Data Integration for the Study of Outstanding Productivity in Biomedical Research.

作者信息

Aubert Clément, Balas E Andrew, Townsend Tiffany, Sleeper Noah, Tran C J

机构信息

Augusta University, GA, USA.

出版信息

Procedia Comput Sci. 2022;211:196-200. doi: 10.1016/j.procs.2022.10.191. Epub 2022 Nov 16.

Abstract

Our goal is to analyze improvement of scientific performance in a multidimensional outcome space, with a focus on US-based biomedical research. With the growing diversity of research databases, limiting assessment of scientific productivity to bibliometric measures such as number of publications, impact factor of journals and number of citations, is increasingly challenged. Using a wider range of outcomes, from publications through practice improvements to entrepreneurial outcomes, overcomes many current limitations in the study of research growth.

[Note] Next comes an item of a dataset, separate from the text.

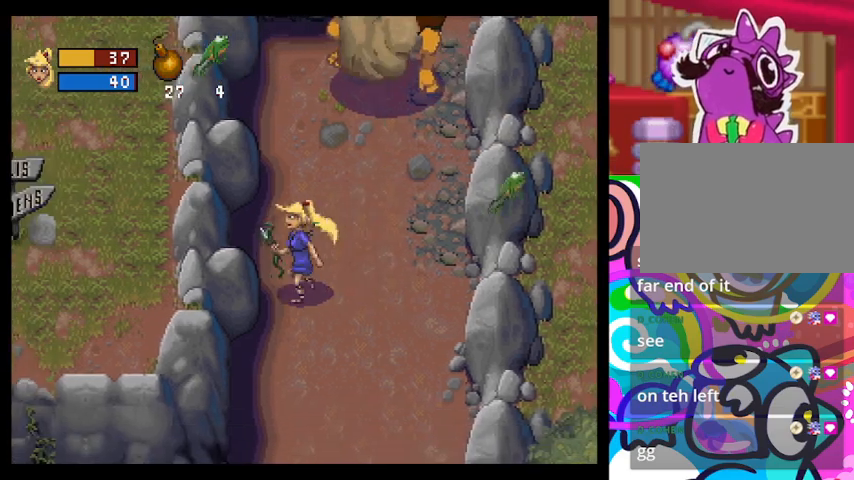
Gameplay with a controller (PlayStation layout); each line is a JSON object with the inputs held at the frame after it. "events" lists button and stick changes between this image and that frame as [ms after this image, input, new state], when the widget could be followed in between. Not read: right_stick.
{"buttons": ["L1"], "left_stick": "up", "events": [[67, "left_stick", "up-left"], [167, "left_stick", "up"], [333, "L1", "down"]]}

However, combining such heterogeneous datasets raise three challenges: 1. gathering in one common place a variety of data shared as csv, xml or xls files, 2. merging and linking this data, that sometimes overlap, 3. assessing the impact of research production and inclusive practices in a multidimensional space, that are often missing from the datasets. We would like to present our solution for the first of those challenges, and discuss our leads for the second and third challenges.

摘要

我们的目标是在一个多维成果空间中分析科研绩效的提升情况,重点关注美国的生物医学研究。随着研究数据库的日益多样化,将科研生产力的评估局限于诸如出版物数量、期刊影响因子和被引次数等文献计量指标,正面临越来越多的挑战。使用从出版物到实践改进再到创业成果等更广泛的成果范围,克服了当前研究增长研究中的许多局限性。然而,整合这些异构数据集带来了三个挑战:1. 在一个共同的地方收集以csv、xml或xls文件形式共享的各种数据;2. 合并和链接这些有时会重叠的数据;3. 在一个多维空间中评估研究产出和包容性实践的影响,而这些在数据集中往往缺失。我们想展示我们针对第一个挑战的解决方案,并讨论我们在第二个和第三个挑战方面的进展。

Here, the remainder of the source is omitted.